Si j’ai signé ici, c’est grâce à Allan (Kimbaloula), un ami et ancien coéquipier du LOSC. Il jouait depuis peu à Kalju, les dirigeants étaient contents de lui. Allan m’a proposé au club et j’ai obtenu cinq jours d’essai. À ce moment-là, je suis allé chercher l’aide d’un préparateur physique. J’ai bossé super dur. En septembre (2013), je prends l’avion pour Tallinn une première fois, presque en fin de saison pour eux. Je dispute des entraînements et des matchs amicaux. Le club me propose de revenir deux mois et demi plus tard. Je débarque alors pour la préparation de la saison suivante. Rapidement, j’ai un gros coup de mou, du fait que je manquais de rythme. Le président a compris, il croyait en moi. Finalement, au bout de deux matchs de préparation, je commence à monter en flèche.
On me surnommait déjà Makelele avant de venir en Estonie…
Tu signes dans un club avec déjà deux Français, Allan Kimbaloula donc, et Nicolas Galpin, qui est aussi un ancien partenaire du LOSC. Ils ont facilité ton intégration ?
::::::::
• [Consigne]: Donnez la suite de l'entretien sur l'arrivée au club de Kalju, à partir de la question « Ils ont facilité ton intégration ? ».

Données de détection par télédétection:
::::::::
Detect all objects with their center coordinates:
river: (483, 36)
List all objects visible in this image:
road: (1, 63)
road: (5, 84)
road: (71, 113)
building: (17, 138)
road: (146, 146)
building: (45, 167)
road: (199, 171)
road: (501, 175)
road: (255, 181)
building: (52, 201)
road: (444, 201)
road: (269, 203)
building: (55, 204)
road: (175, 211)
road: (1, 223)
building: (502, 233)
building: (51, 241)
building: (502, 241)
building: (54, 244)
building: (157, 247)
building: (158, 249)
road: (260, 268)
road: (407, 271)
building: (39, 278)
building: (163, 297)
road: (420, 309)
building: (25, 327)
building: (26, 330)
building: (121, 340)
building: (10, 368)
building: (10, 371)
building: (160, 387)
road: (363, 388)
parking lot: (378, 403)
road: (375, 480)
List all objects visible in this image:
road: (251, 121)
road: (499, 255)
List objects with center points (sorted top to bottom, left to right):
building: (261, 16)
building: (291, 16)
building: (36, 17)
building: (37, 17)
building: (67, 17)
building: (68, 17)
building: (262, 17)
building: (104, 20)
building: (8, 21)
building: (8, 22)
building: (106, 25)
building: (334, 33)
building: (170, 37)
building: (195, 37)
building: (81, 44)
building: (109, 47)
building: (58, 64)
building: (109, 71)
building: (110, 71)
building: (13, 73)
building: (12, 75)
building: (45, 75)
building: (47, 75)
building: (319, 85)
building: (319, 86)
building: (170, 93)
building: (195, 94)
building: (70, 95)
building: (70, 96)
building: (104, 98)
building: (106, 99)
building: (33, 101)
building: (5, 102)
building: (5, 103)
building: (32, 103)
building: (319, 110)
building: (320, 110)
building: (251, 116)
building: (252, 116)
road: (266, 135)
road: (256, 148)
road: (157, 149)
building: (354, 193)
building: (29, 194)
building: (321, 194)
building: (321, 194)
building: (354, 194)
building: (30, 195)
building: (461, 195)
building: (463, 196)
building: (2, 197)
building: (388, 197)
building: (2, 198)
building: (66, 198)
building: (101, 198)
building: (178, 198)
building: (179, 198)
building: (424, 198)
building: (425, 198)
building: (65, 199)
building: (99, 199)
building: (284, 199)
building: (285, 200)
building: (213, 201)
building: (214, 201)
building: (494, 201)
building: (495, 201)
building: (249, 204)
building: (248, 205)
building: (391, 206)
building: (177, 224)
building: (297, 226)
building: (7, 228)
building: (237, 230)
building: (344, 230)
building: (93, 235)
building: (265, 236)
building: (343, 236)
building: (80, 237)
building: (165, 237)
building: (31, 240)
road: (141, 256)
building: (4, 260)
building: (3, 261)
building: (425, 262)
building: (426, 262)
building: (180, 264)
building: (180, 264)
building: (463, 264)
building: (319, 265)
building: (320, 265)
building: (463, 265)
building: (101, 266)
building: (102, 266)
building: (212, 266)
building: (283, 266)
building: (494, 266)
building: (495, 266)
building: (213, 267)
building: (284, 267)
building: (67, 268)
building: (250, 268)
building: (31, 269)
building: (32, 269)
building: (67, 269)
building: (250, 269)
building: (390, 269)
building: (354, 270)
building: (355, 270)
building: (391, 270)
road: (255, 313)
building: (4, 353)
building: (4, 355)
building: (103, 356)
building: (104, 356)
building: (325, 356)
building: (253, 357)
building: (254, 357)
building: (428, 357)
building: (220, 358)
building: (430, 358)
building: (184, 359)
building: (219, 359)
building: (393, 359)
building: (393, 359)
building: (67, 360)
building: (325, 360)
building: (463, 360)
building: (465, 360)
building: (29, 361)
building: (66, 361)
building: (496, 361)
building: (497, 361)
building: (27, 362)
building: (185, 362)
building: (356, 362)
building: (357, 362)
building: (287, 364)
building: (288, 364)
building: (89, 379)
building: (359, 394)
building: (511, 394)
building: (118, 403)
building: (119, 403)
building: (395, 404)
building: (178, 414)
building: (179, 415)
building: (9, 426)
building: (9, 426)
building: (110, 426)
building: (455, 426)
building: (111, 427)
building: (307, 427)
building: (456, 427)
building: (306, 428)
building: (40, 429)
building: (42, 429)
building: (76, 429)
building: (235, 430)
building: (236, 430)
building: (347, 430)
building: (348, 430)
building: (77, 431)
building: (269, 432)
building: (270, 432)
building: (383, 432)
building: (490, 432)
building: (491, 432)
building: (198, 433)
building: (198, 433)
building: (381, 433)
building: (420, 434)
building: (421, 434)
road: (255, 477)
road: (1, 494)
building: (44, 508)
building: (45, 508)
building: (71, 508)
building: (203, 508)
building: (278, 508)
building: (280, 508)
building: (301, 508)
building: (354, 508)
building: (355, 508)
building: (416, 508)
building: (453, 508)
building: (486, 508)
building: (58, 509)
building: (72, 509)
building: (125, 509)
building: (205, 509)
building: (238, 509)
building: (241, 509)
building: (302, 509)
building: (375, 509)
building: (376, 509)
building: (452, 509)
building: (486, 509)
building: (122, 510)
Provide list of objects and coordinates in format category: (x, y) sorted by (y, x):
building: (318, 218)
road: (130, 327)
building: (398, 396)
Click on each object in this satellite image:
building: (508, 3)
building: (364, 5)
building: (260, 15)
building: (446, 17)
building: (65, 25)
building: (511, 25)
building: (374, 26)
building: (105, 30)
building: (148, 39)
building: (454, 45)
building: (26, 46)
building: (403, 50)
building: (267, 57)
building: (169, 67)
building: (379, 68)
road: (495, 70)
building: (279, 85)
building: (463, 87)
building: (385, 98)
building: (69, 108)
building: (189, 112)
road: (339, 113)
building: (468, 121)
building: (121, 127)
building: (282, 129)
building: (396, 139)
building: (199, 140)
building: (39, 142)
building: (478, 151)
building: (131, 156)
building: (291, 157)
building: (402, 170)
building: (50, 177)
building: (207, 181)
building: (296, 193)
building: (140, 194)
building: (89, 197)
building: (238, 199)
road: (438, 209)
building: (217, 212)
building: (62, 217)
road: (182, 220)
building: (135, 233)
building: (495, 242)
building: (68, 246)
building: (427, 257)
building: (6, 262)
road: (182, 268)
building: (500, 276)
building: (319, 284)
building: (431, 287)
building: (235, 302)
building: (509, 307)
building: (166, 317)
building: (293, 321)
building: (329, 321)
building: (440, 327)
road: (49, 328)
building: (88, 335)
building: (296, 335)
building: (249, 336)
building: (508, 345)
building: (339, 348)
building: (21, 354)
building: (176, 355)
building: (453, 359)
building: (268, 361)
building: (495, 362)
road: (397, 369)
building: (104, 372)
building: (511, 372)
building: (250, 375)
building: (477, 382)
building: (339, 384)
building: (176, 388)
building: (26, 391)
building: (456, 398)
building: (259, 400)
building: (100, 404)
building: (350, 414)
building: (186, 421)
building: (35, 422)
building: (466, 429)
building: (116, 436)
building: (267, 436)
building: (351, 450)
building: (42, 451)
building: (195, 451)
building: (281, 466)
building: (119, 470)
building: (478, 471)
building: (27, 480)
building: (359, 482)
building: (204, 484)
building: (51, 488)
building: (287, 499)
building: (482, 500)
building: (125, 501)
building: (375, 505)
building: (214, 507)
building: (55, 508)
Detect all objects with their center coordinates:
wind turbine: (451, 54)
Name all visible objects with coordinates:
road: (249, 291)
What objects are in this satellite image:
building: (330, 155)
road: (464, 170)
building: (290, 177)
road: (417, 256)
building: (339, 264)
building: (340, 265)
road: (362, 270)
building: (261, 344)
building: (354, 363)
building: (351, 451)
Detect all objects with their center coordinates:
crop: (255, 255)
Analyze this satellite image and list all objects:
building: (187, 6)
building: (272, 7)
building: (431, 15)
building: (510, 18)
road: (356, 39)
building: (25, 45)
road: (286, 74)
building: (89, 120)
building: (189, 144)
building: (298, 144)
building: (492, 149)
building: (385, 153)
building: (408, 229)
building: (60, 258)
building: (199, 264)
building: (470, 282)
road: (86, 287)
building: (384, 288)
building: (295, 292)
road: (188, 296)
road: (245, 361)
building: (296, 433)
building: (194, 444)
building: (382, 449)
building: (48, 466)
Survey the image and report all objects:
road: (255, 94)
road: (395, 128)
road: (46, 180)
::::::::
• [Espace de réponse]:
Je les connaissais très bien ! Nicolas, je l’ai rencontré à treize ans, à l’INF Clairefontaine. Forcément, c’est plus facile. D’ailleurs, dans le championnat, il y a peu de Français, mais quelques Africains francophones. À mon arrivée, j’appréhendais pour la langue locale, en plus, je ne parlais pas très bien anglais. J’avais peur de l’inconnu, je ne savais pas à quoi m’attendre. Au final, dans la vie de tous les jours, je m’en sors très bien, en anglais, j’ai fait des progrès. Dans le vestiaire aussi, tout le monde parle anglais.
Au sein du club, on te surnomme « Makelele » , ça vient d’où ?
Je suis black, on a le même gabarit, je suis plutôt dans ce style de jeu… En fait, on me surnommait déjà Makelele avant de venir en Estonie.
Et la vie en Estonie, quelles sont tes activités hors foot ?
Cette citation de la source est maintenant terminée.